[[ Provided text open ]]

Effect of tillage management and nitrogen application rate on grain and dry matter yield, nitrogen, phosphorus and potassium efficiencies in maize ( Zea mays L.)

Document Type : Research Article



Introduction: Corn is an important plant because of its high grain and dry matter yield and nutritional value. This performance is possible with high level of inputs, while evidences suggest that excessive use of fertilizers reduce soil fertility and increase environmental pollution.On the other hand conventional soil manipulation methods are frequently led to soil degradation and erosion as well as loss of organic matter compared to conservation practices. The aim of this study was to investigate the effect of tillage management and fertilizer application on the yield and nutrient uptake of N, P and K in maize.
Materials and Methods: Two-year field experiment was conducted in Mashhad (north-east of Iran) during 2014-2015 and 2015-2016 growing seasons. The main plot factors of three tillage systems including minimum tillage (disk and furrower) and conventional tillage (moldboard plow + disk and furrower) and intensive tillage (two perpendicular moldboard plows + two disks and furrower). The sub factor was three fertilizer application rates including unfertilized control, 200 and 400 kg ha-1 urea fertilizer. Dry matter and grain yields were measured at the full ripening. Nitrogen and phosphorus uptake, utilization and use efficiency was calculated based on standard methods.

[[ Provided text closed ]]

Continue the abstract on tillage and nitrogen rates in maize, starting right after its last sentence.

[[ Material provided open ]]

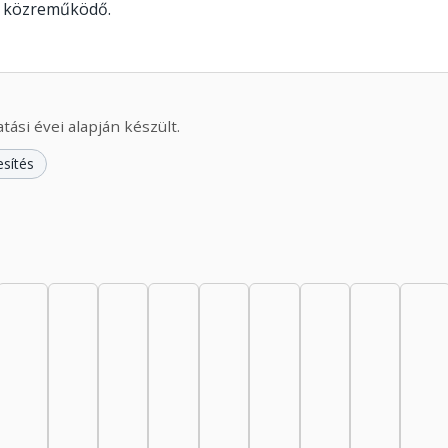
t közreműködő.
ási évei alapján készült.
esítés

[[ Material provided closed ]]

**The answer:**
Results & Discussion: The main effects of the year, and nitrogen and the interaction effects of tillage by nitrogen and year by nitrogen on grain yield were significant. In the first year and in the minimum tillage, the highest grain yield of 8009.2 kg ha-1 was obtained which was not significantly different with the yield of same tillage in the second year. The results of this study showed that the highest corn grain yield of 8910.1 kg ha-1 was achieved when 400 kg ha-1 N and minimum tillage was applied which was significantly different from grain yield in the intensive and conventional tillage at the same level of N. In the first year and with minimum tillage, the highest nitrogen yield of 29.4 kg kg-1 was obtained, which was not significantly different with that of the second year. Also in the second year and in intensive and conventional tillage methods lower nitrogen productivity was obtained compared to the first year. Overall the highest nitrogen productivity of 35.2 kg kg-1 was obtained in the unfertilized control with minimum tillage which was not significantly different from that of intensive tillage but from conventional tillage.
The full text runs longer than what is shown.